About this exercise ::
Leaving the pictures aside, reproduce the data in full and word for word.

Recorded information ::

_____

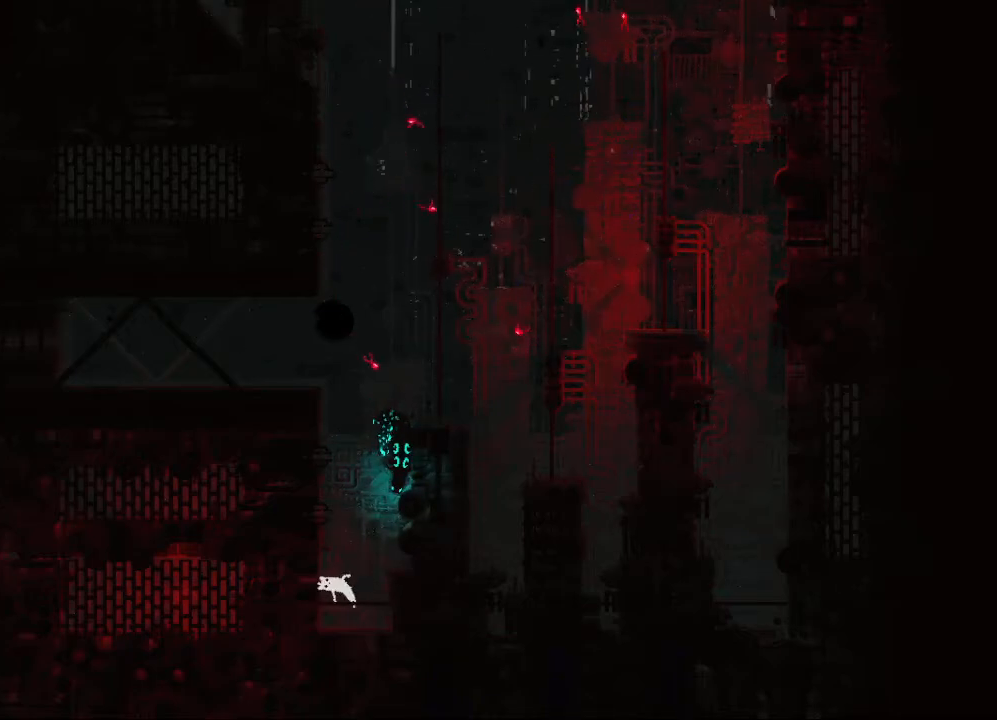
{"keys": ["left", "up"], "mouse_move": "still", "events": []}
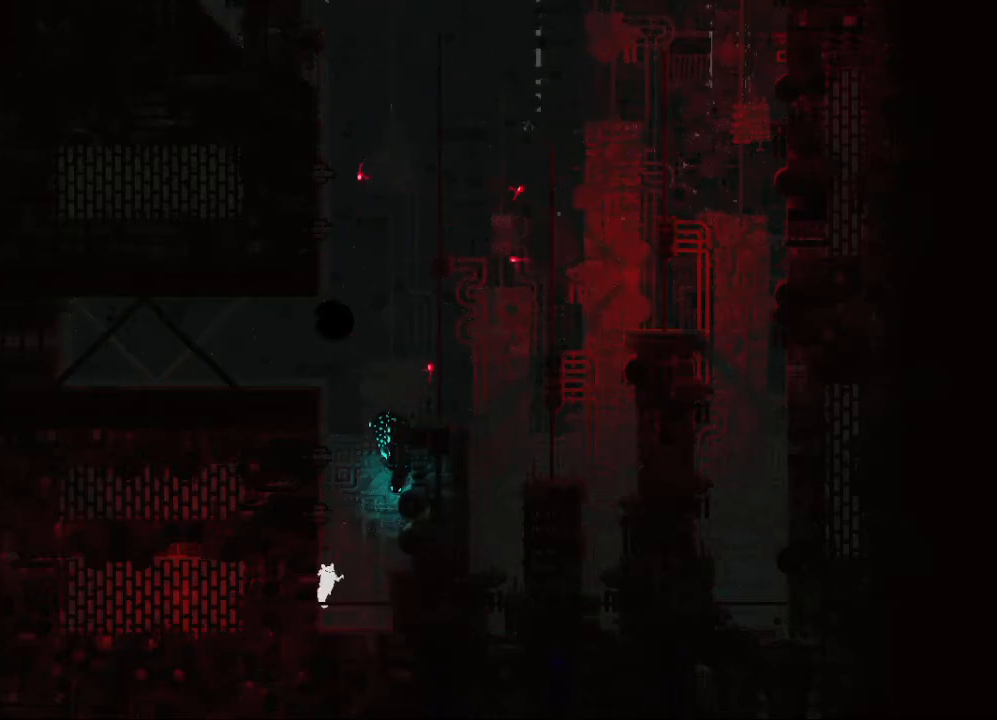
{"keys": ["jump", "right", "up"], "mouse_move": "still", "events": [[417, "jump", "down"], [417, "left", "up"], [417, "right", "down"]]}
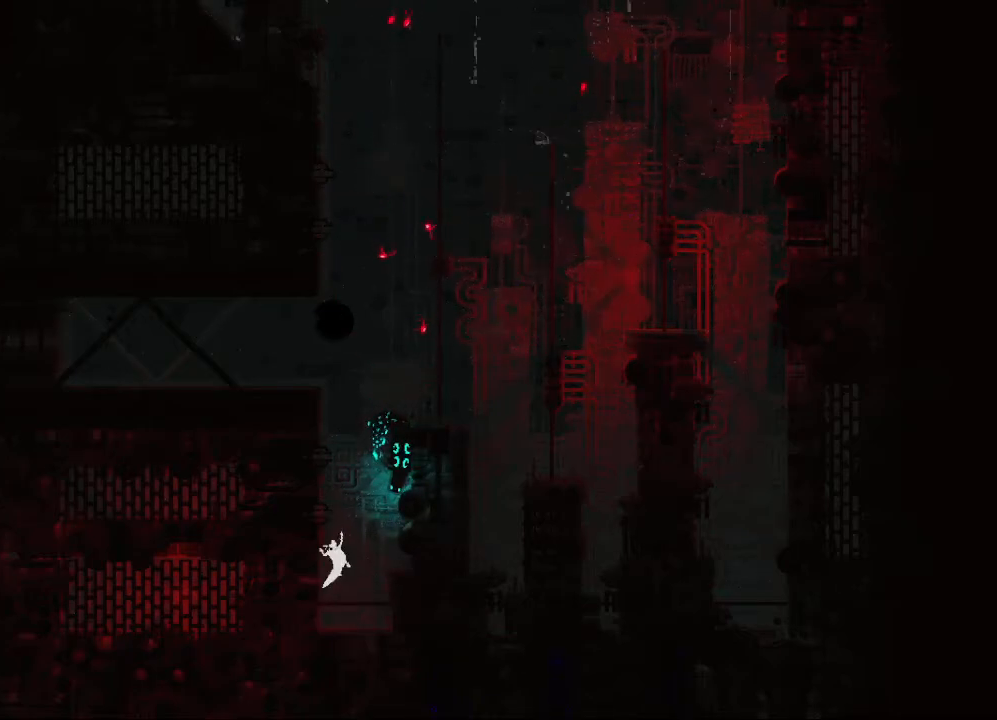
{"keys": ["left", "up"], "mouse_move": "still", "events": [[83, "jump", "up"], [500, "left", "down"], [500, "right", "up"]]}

_____

Written response ::
{"keys": ["left", "up"], "mouse_move": "still", "events": []}
{"keys": ["jump", "right", "up"], "mouse_move": "still", "events": [[417, "jump", "down"], [417, "left", "up"], [417, "right", "down"]]}
{"keys": ["left", "up"], "mouse_move": "still", "events": [[83, "jump", "up"], [500, "left", "down"], [500, "right", "up"]]}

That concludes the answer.